*** Extracted entries ***

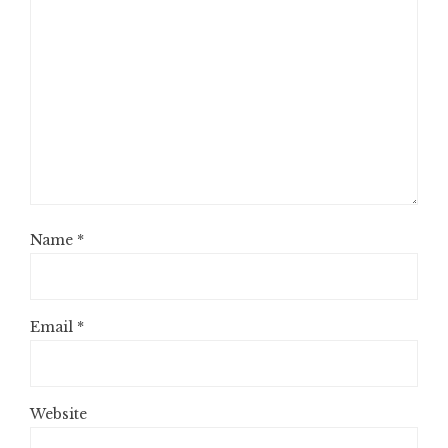
Name
*
Email
*
Website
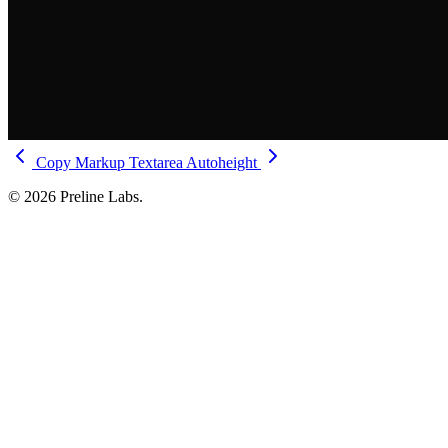
Copy Markup
Textarea Autoheight
© 2026 Preline Labs.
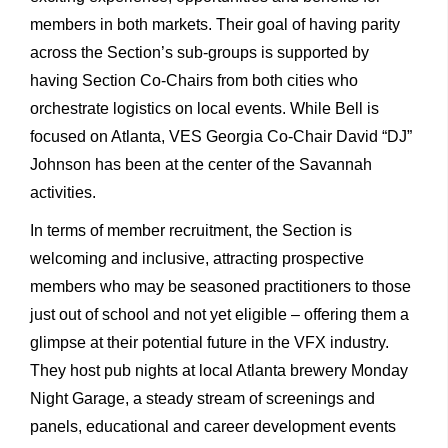
members in both markets. Their goal of having parity
across the Section’s sub-groups is supported by
having Section Co-Chairs from both cities who
orchestrate logistics on local events. While Bell is
focused on Atlanta, VES Georgia Co-Chair David “DJ”
Johnson has been at the center of the Savannah
activities.
In terms of member recruitment, the Section is
welcoming and inclusive, attracting prospective
members who may be seasoned practitioners to those
just out of school and not yet eligible – offering them a
glimpse at their potential future in the VFX industry.
They host pub nights at local Atlanta brewery Monday
Night Garage, a steady stream of screenings and
panels, educational and career development events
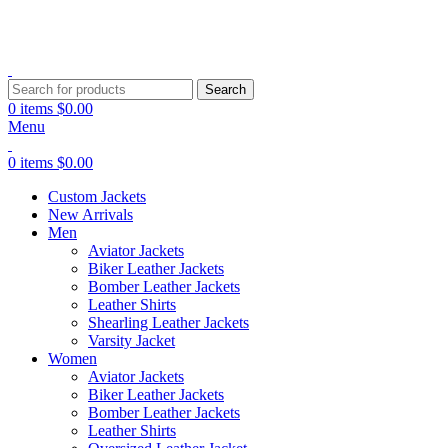
Explore Premium Leather Jackets at Jackets Home
Search
0
items
$
0.00
Menu
0
items
$
0.00
Custom Jackets
New Arrivals
Men
Aviator Jackets
Biker Leather Jackets
Bomber Leather Jackets
Leather Shirts
Shearling Leather Jackets
Varsity Jacket
Women
Aviator Jackets
Biker Leather Jackets
Bomber Leather Jackets
Leather Shirts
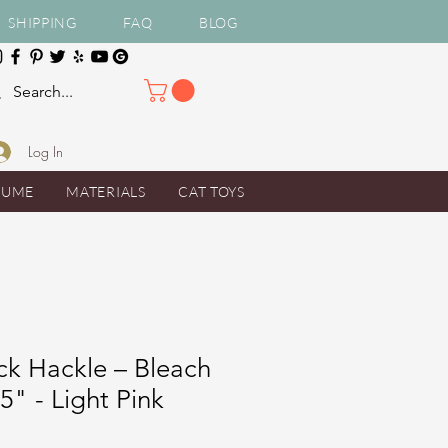
SHIPPING
FAQ
BLOG
Log In
TUME
MATERIALS
CAT TOYS
ck Hackle – Bleach
5" - Light Pink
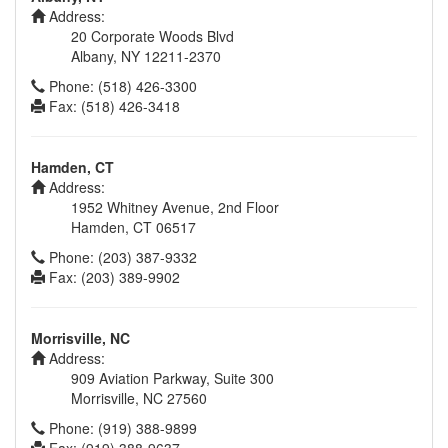
Address:
20 Corporate Woods Blvd
Albany, NY 12211-2370
Phone: (518) 426-3300
Fax: (518) 426-3418
Hamden, CT
Address:
1952 Whitney Avenue, 2nd Floor
Hamden, CT 06517
Phone: (203) 387-9332
Fax: (203) 389-9902
Morrisville, NC
Address:
909 Aviation Parkway, Suite 300
Morrisville, NC 27560
Phone: (919) 388-9899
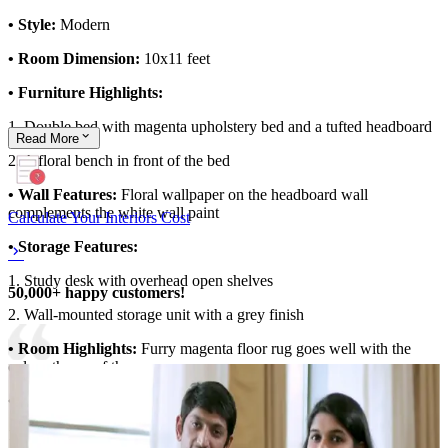
• Style:
Modern
• Room Dimension:
10x11 feet
• Furniture Highlights:
1. Double bed with magenta upholstery bed and a tufted headboard
Read
More
2. A floral bench in front of the bed
• Wall Features:
Floral wallpaper on the headboard wall
complements the white wall paint
Calculate Your Interiors Cost
• Storage Features:
1. Study desk with overhead open shelves
50,000+ happy customers!
2. Wall-mounted storage unit with a grey finish
• Room Highlights:
Furry magenta floor rug goes well with the
colour theme of the room
• Ideal for:
Teens
10x11 feet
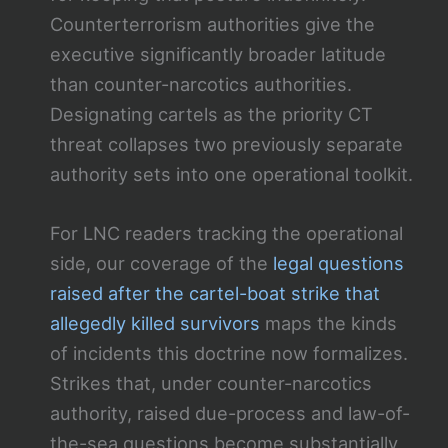
Counterterrorism authorities give the
executive significantly broader latitude
than counter-narcotics authorities.
Designating cartels as the priority CT
threat collapses two previously separate
authority sets into one operational toolkit.
For LNC readers tracking the operational
side, our coverage of the
legal questions
raised after the cartel-boat strike that
allegedly killed survivors
maps the kinds
of incidents this doctrine now formalizes.
Strikes that, under counter-narcotics
authority, raised due-process and law-of-
the-sea questions become substantially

*** End of Extracted entries ***

Starting at the line that contains "maps the kinds", copy every line down to the last line of the records above, exactly as written.

maps the kinds
of incidents this doctrine now formalizes.
Strikes that, under counter-narcotics
authority, raised due-process and law-of-
the-sea questions become substantially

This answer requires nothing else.